# Your instructions
The answer should be a number alone: the count of lines in the listing below that include "label".

::::::::

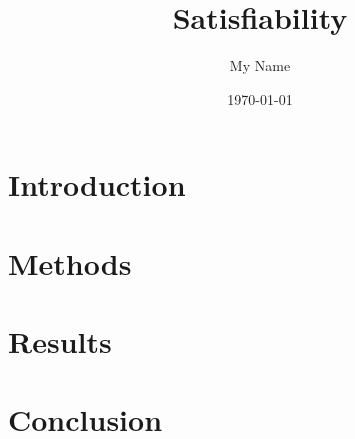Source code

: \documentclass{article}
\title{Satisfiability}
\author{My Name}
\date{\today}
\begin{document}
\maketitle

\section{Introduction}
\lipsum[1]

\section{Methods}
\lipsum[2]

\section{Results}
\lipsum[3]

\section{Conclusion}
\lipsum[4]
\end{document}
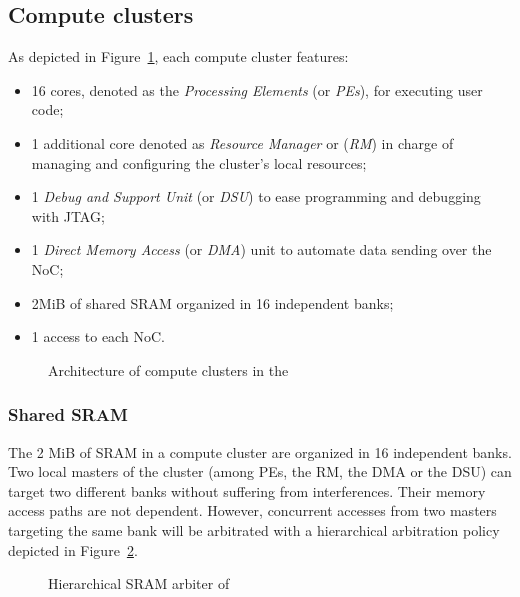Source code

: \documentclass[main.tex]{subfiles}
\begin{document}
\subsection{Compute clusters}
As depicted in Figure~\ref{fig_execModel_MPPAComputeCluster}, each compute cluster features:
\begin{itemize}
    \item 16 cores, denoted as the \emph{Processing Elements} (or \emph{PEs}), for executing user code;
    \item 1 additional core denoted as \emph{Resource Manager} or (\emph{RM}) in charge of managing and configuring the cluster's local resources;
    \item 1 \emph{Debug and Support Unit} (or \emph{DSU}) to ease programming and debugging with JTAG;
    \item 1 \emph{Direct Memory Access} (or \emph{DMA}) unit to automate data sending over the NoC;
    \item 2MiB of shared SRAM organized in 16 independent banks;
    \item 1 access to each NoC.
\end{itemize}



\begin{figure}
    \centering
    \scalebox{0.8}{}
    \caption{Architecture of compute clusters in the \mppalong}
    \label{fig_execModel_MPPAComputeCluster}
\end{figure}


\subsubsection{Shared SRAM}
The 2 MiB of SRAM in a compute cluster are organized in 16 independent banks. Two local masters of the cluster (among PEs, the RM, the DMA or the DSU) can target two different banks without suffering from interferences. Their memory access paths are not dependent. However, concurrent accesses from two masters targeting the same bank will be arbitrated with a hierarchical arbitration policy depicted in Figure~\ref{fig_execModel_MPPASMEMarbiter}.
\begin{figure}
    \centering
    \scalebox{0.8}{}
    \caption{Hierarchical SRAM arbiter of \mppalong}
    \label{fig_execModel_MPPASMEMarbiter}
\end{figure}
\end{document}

::::::::

# Task response
2